Problem
Report, from the records below, every line where the word "como" appears.

Supplied information
------------------------------------------------------------------------

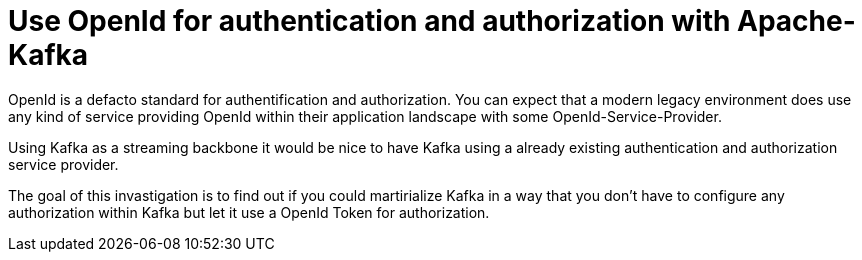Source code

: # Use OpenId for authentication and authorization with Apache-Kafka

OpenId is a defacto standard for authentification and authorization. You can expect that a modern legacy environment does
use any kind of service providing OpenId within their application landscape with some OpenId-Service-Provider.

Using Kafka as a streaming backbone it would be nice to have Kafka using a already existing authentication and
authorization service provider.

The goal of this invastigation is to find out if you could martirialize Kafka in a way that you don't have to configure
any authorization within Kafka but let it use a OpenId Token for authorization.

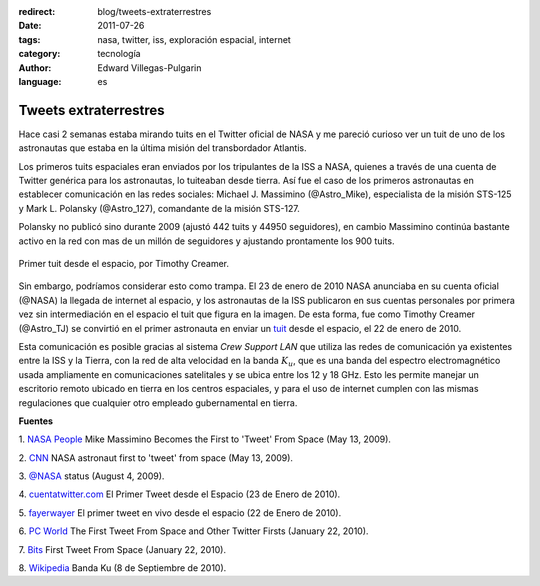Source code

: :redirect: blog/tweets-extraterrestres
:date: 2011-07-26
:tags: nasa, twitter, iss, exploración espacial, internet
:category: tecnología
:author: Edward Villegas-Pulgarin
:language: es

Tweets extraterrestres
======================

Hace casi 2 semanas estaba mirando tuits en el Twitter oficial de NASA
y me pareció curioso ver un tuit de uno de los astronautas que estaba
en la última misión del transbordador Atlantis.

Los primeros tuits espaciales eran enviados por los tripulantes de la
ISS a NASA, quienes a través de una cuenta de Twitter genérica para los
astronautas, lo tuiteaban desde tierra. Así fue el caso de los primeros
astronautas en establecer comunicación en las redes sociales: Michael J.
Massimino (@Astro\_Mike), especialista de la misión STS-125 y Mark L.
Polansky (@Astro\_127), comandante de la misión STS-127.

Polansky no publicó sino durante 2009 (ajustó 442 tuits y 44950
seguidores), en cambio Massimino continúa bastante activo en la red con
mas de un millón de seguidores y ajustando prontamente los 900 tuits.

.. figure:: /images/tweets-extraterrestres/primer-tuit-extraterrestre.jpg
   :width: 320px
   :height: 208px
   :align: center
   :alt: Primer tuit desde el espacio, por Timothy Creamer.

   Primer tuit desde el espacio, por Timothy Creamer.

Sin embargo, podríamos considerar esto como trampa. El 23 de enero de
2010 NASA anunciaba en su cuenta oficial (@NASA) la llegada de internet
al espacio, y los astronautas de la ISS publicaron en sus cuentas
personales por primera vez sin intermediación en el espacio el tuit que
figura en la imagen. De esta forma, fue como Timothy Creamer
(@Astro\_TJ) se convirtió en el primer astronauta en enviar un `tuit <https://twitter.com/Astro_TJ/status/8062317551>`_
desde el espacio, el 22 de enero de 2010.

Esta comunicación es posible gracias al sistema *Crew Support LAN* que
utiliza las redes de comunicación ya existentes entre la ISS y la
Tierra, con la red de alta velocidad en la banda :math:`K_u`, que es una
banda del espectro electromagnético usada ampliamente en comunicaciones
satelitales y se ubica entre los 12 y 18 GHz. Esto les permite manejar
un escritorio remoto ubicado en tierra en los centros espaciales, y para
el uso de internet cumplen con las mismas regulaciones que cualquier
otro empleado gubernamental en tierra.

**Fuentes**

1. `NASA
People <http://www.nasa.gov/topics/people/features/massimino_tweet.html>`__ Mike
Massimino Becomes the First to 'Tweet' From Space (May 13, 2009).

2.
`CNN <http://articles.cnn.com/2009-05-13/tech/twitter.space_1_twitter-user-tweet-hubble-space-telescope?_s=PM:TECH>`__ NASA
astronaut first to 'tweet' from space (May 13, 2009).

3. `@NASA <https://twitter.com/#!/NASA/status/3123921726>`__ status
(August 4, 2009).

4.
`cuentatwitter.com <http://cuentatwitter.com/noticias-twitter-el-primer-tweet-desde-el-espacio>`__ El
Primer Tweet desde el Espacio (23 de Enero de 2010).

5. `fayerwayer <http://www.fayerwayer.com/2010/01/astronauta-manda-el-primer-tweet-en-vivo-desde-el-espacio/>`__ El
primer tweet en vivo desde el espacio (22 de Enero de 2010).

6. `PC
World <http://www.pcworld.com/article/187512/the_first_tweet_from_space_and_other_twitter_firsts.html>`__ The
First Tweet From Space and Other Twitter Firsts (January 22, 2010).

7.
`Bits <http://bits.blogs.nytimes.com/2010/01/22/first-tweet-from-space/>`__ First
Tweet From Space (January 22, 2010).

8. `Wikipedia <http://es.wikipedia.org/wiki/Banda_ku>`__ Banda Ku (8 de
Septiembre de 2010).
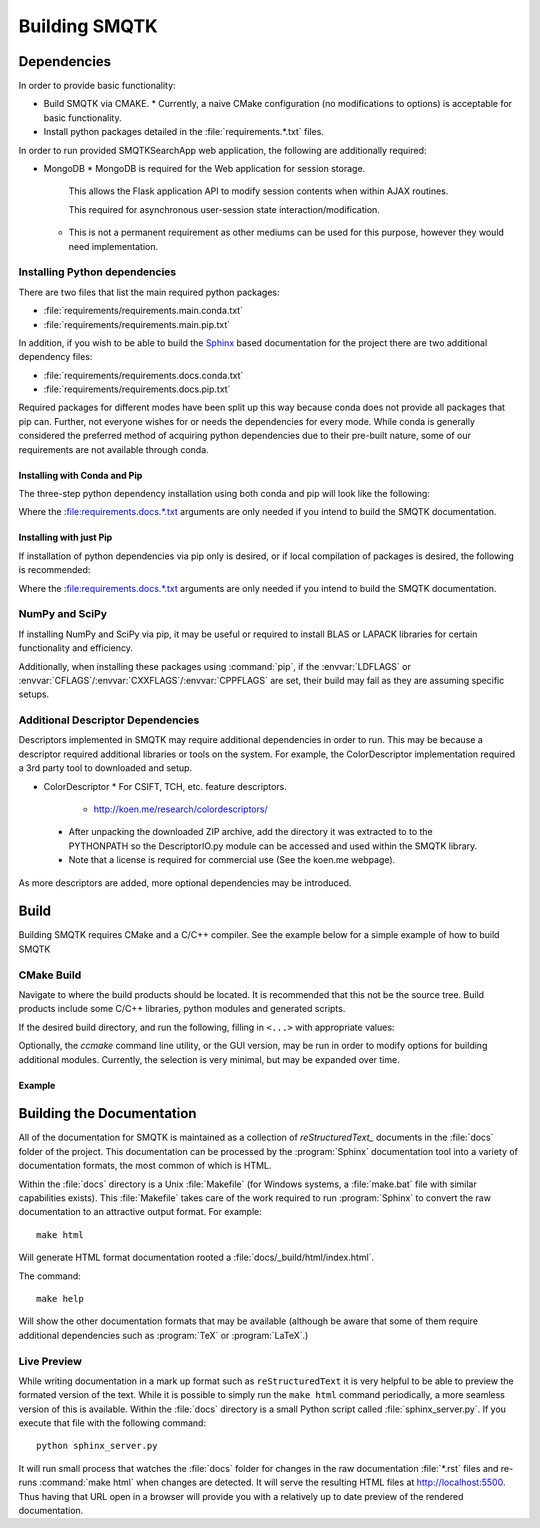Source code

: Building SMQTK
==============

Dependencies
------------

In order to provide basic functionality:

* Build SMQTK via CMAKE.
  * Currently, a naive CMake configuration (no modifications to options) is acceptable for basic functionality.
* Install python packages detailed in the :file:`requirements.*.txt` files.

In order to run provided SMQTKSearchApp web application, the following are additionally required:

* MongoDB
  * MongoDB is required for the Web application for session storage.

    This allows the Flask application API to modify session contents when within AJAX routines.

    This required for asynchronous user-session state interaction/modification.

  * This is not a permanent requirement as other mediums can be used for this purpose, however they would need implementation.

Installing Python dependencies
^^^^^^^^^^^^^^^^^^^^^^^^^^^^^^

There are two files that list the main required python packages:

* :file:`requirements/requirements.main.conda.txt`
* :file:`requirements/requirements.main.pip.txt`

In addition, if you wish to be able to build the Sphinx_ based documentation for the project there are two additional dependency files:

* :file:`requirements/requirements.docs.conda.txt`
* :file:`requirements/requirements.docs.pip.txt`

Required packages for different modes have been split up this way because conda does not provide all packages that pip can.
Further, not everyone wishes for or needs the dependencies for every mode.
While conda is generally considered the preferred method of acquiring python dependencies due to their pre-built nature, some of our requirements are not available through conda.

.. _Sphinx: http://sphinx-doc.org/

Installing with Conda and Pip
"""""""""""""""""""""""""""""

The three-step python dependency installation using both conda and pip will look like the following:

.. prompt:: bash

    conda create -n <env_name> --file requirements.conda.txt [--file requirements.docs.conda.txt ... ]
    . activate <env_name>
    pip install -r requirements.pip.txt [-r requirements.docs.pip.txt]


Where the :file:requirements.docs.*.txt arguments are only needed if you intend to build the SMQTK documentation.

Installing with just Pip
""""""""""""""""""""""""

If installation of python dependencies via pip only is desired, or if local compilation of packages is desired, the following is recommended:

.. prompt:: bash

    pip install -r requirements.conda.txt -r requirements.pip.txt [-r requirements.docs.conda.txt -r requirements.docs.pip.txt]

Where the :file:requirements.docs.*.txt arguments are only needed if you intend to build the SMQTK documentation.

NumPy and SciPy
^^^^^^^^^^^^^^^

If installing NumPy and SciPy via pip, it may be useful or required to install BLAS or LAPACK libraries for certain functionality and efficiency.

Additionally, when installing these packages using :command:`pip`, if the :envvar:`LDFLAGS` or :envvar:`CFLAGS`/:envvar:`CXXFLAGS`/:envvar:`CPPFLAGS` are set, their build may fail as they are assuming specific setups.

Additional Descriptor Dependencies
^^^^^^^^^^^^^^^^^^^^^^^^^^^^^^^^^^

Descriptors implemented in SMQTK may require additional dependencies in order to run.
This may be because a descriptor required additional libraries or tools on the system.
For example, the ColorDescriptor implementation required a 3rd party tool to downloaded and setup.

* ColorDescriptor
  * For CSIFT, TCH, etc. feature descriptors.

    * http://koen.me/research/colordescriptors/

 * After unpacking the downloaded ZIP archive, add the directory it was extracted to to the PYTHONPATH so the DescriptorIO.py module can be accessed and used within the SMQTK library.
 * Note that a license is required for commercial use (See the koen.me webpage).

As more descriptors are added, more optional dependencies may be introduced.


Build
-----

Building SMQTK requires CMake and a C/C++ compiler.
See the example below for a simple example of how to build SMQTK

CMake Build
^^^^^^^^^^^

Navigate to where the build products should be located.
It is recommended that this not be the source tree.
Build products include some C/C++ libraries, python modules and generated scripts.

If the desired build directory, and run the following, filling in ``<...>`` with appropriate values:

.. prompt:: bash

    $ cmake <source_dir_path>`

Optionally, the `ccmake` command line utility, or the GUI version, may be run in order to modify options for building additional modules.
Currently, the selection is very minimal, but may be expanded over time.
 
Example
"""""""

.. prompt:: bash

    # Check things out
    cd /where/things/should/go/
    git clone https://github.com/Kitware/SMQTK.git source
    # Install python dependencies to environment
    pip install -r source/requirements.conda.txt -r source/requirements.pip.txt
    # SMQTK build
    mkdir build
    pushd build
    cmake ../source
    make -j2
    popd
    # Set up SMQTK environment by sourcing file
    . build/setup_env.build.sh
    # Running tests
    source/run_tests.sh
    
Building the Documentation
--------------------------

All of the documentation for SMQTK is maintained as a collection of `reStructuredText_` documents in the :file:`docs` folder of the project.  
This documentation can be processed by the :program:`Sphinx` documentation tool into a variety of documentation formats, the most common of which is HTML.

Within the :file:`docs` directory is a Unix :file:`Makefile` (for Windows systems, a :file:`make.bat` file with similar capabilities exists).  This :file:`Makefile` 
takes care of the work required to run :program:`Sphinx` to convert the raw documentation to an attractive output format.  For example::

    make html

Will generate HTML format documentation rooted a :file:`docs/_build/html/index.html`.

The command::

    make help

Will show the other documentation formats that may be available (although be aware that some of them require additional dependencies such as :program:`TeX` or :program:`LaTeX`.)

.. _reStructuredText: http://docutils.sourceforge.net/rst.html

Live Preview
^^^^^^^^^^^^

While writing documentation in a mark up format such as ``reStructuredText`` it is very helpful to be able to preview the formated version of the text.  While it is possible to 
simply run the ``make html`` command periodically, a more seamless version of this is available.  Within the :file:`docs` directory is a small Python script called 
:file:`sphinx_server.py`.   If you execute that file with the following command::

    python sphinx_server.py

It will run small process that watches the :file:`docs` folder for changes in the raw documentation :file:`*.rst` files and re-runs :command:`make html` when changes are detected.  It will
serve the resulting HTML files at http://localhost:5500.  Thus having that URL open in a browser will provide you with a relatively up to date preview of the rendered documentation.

------------------------------------------------------------------------

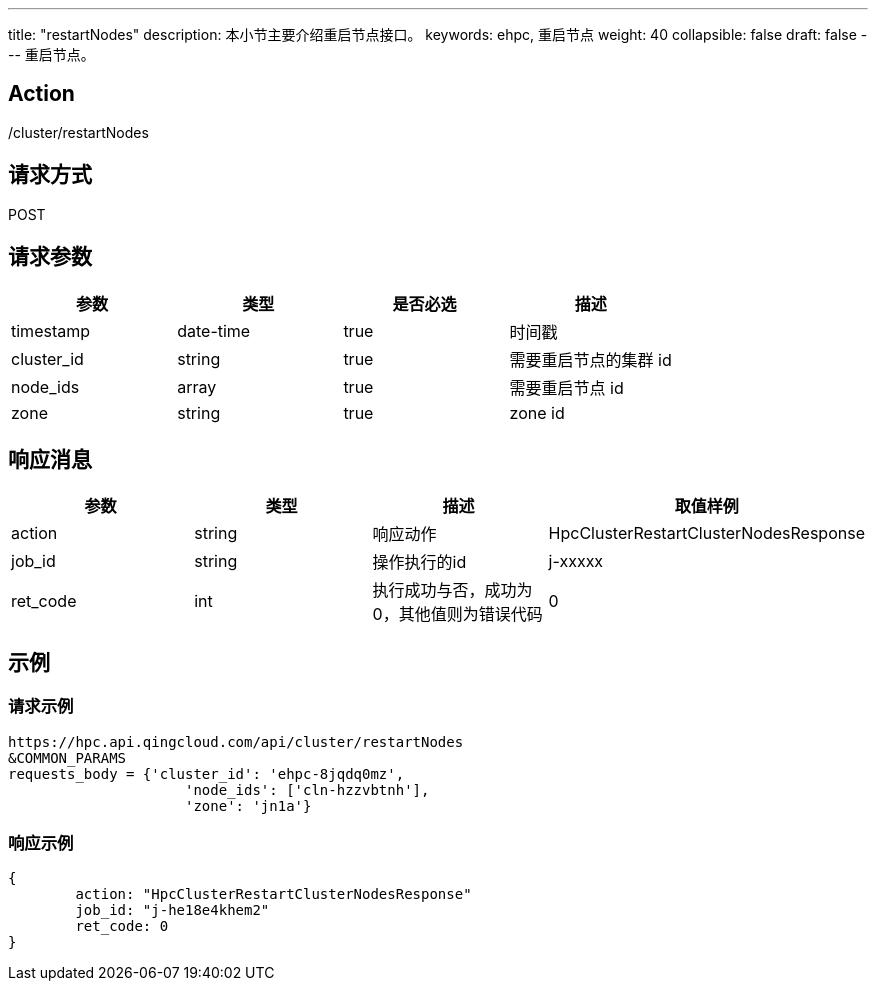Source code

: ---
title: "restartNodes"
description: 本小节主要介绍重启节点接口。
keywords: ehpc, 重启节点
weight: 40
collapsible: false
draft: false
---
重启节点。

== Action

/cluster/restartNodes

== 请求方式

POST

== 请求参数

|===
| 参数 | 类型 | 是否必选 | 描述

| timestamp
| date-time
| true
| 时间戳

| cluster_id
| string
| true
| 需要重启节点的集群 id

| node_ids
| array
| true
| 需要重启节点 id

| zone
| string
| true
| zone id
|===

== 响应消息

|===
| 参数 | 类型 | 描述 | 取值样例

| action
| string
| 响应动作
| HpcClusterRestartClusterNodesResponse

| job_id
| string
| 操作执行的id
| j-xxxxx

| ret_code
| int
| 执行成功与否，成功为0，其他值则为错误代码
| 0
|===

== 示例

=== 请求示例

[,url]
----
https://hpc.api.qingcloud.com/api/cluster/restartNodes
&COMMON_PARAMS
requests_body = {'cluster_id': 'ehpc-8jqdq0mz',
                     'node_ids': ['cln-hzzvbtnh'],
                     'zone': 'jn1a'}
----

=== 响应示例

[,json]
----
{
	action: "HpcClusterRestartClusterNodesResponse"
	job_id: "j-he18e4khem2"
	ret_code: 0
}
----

------------------------------------------------------------------------

Written solution
Sin embargo, podríamos considerar esto como trampa. El 23 de enero de
figura en la imagen. De esta forma, fue como Timothy Creamer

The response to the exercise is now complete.